What not to pack for movingWhat about your houseplants? The pantry? Pets? Believe it or not, a couple people have asked that their pets be put on the moving van—the answer is no. That the moving company cannot move your plants may be a tad more shocking. Out-of-state moves cause a concern in that states keep a watchful eye on foreign vegetation being brought in, and you don't want to unintentionally bring pests to either the moving truck or your new residence. If plants are moving more than 150 miles you could need a certain permit to move them—so if you are the person who transported in canker worms or aphids, your new home state knows where you live. As for food items in your cupboard, only pack up unopened, non-perishable stuff with a long shelf life. Or, donate your unopened canned goods, cereals, and cookies to a local food bank, and start fresh at your new residence. Trash anything perishable or open, unless you're going to ice down coolers and move them in your own car.

Even though your valuables are not hazardous goods or likely to start an ash borer attack, most moving companies are unwilling to transport jewelry, cash, stock certificates and other valuable items. The dangers of being lost are too great, take them along with you in a carry on, or put them with other valuable documents.

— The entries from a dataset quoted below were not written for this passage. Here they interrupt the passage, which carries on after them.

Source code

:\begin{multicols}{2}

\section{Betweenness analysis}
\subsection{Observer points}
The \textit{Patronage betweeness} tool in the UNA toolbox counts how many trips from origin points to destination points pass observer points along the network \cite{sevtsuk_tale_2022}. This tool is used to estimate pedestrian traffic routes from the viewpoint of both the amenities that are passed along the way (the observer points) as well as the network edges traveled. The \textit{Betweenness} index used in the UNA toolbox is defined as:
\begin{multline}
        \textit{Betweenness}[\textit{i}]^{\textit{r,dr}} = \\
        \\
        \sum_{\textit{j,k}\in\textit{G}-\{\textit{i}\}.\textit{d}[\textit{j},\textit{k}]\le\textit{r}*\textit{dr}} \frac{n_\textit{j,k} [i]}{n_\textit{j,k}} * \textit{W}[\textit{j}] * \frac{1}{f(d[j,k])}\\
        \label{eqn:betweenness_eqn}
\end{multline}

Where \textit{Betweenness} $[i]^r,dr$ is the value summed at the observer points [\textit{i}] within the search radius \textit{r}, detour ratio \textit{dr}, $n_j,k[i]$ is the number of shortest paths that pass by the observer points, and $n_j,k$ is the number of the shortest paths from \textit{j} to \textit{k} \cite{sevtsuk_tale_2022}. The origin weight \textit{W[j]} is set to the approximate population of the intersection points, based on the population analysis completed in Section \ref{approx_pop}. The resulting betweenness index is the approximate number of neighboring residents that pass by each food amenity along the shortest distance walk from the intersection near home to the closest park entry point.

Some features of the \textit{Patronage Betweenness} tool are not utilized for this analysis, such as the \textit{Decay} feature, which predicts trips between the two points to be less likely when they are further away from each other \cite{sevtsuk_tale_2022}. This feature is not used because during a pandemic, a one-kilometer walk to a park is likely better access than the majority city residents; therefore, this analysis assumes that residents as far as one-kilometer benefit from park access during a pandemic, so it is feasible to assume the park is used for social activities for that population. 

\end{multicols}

Other items you might not realize is hazardous—nail polish, cleaning supplies, liquid bleach, fire extinguishers—are also not allowed to be moved commercially. Again, anything chemical or flammable is not authorized on a commercial truck, so be smart and dispose of or pack those items separately. The simpliest choice is to properly dispose of these things and buy everything new once you have moved, so you'll have brand new fertilizer and batteries to go with your brand-new home.